Once you are done with sshfs and don't need access to the files anymore, you can unmount the directory by simply:
fusermount -u <mount_point>
so to unmount my Music -
fusermount -u ~/Music/

And now if you went into the folder it should be empty.

Wednesday, July 10, 2013

Adding cronjobs using crontab in Ubuntu 12.04/Mint 13

Cronjobs are a good way to run a script every so often (hour, day, week, at reboot, etc.) Some things I use it for are:
To keep my public ip address updated and saved in my Dropbox folder,
To mount my external hard drive on my ubuntu server every time it reboots,
And to update my psmouse-alps driver which needs to be updated at reboot as well.
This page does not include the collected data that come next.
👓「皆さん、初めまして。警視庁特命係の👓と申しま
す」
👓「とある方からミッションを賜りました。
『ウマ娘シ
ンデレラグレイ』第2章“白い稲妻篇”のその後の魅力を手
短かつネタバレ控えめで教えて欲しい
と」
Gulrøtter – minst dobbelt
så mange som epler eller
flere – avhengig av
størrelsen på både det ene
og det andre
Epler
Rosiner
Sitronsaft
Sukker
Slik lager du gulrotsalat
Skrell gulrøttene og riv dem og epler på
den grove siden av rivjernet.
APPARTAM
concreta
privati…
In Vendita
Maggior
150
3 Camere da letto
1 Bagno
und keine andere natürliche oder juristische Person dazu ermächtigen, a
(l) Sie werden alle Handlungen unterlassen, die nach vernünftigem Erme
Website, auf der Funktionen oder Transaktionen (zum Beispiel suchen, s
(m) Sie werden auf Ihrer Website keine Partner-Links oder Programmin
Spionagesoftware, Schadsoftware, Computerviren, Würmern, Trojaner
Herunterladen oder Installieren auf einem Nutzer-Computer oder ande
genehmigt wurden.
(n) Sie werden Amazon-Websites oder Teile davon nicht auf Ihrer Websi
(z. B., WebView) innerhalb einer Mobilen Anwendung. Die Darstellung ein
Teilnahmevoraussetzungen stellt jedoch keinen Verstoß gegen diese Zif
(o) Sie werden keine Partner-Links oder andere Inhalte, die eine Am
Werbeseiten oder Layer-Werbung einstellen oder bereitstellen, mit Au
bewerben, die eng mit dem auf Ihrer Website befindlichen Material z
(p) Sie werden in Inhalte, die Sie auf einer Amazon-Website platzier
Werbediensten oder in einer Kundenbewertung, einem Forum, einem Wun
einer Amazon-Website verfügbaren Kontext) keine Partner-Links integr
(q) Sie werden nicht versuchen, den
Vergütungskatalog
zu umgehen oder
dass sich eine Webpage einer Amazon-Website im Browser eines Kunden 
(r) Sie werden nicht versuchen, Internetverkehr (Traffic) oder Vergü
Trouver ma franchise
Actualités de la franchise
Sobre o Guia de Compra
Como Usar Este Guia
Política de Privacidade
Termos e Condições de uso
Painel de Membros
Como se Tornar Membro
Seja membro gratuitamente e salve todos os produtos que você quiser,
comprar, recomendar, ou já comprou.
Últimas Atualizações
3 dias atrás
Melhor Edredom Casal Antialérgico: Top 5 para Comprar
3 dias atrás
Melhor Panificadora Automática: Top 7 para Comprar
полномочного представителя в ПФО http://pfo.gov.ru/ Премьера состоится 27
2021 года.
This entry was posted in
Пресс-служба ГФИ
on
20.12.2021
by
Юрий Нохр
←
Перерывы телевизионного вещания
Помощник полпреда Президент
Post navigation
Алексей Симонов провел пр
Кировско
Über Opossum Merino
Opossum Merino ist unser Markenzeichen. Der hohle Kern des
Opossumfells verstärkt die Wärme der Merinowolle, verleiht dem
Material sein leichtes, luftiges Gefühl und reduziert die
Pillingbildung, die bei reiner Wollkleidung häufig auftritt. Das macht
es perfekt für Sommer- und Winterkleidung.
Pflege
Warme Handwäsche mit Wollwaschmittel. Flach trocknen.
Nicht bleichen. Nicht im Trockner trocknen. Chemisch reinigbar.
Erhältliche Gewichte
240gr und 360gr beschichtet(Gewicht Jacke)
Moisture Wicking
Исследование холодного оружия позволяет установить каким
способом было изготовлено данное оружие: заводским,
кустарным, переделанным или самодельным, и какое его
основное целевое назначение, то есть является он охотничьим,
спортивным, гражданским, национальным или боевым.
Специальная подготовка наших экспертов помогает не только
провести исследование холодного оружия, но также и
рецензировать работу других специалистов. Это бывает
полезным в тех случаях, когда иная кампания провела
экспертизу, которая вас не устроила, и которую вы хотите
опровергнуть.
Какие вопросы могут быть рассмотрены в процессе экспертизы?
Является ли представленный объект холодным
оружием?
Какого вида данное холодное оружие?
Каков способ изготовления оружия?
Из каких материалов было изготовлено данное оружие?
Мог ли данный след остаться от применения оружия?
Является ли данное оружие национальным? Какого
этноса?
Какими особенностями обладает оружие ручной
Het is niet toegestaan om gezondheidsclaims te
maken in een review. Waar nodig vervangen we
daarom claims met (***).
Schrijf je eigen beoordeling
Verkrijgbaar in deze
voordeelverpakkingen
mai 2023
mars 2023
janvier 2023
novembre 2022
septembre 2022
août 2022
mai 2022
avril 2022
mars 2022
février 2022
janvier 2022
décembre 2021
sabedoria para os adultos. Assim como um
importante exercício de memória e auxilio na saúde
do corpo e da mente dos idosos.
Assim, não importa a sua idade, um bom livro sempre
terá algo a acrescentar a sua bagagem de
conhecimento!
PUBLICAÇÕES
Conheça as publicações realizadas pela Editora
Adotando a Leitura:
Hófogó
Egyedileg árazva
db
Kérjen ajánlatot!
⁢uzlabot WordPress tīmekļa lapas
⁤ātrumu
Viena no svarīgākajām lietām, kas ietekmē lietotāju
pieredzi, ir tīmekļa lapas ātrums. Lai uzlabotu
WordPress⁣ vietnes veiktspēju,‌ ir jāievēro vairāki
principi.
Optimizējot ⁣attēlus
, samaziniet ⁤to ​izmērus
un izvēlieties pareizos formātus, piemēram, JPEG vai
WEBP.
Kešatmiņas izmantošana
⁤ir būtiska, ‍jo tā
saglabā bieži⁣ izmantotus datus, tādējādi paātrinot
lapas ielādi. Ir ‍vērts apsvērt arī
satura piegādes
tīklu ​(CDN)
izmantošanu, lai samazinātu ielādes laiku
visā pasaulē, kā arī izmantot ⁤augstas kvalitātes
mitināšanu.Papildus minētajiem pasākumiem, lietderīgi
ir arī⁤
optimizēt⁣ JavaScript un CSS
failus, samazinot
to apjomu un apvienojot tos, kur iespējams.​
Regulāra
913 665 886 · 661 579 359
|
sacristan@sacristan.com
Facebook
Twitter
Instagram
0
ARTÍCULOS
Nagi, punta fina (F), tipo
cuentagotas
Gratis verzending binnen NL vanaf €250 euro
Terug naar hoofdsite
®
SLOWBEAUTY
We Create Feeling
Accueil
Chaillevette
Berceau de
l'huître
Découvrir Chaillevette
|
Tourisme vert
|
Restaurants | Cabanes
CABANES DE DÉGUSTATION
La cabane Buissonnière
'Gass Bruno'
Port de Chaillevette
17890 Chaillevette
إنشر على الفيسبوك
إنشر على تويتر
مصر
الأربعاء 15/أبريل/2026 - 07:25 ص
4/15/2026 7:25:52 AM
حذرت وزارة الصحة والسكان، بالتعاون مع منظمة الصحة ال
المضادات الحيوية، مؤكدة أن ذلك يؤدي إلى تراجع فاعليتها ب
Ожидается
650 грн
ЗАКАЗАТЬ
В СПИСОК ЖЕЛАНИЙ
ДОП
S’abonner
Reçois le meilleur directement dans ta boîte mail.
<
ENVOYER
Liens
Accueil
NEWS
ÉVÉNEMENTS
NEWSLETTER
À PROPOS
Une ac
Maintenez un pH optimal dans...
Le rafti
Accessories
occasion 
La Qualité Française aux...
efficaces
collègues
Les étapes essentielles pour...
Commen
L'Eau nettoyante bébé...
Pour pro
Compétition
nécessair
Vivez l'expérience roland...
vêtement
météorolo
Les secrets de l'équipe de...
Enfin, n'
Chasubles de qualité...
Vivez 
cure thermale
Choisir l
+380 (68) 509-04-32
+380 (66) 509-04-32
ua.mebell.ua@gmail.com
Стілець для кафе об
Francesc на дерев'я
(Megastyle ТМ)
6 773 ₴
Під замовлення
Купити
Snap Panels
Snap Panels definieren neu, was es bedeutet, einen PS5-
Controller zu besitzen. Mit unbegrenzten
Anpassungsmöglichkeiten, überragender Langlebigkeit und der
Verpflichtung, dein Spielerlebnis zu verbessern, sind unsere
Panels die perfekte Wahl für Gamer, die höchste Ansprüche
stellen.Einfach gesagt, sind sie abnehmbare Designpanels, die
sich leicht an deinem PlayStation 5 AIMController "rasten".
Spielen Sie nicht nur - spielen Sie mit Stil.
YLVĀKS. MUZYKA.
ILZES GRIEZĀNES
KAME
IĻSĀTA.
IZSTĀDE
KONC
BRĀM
I'm sure someone else can find many other possible more useful applications for this.

First think you need to do is find out what privileges you need to do what you want to do. Since all i need to update my public ip is access to the internet and also my dropbox folder, I only needed my regular user privileges.

Crontab has some pretty good explanations and even gives you an example in the comment in the file. The first 5 fields (separated by spaces) are to tell it when/how often you want to run a certain command/script. Right after the first five fields you just put the command/script you want to run.
The example used in the file:

0 5 * * 1 tar -zcf /var/backups/home.tgz /home/

I found some pretty good examples to help you to understand the schedule notation that crontab uses. Wikipedia has a useful article here. Also this site was very useful. What I found was also very useful was some of the shortcuts, listed here.
They are:
@reboot
@yearly
@annually
@monthly
@weekly
@daily
@midnight
@hourly 

So on my ubuntu server, since I need root privileges to mount my external drive, I edit the crontab by executing:
sudo crontab -e
Then I choose to edit it with vim since it is my preferred text editor, and add this line to have my external hard drive mount at boot:
@reboot mount -t ntfs-3g /dev/sdb1 /media/external
And to have my ip update every day I run:
crontab -e
(as a regular user, I don't need root for this)
and have it run my script to update the ip daily:
@daily /home/user/bin/ip_script
For any interested my script is very simple(3 lines), and only needs the curl utility installed.
sudo apt-get install curl
also dropbox if you don't already have it.
then open a text editor and write

#! /bin/bash
curl ifconfig.me >> public_ip
mv public_ip ~/Dropbox/

Then name and save the file, make it executable and add it to crontab.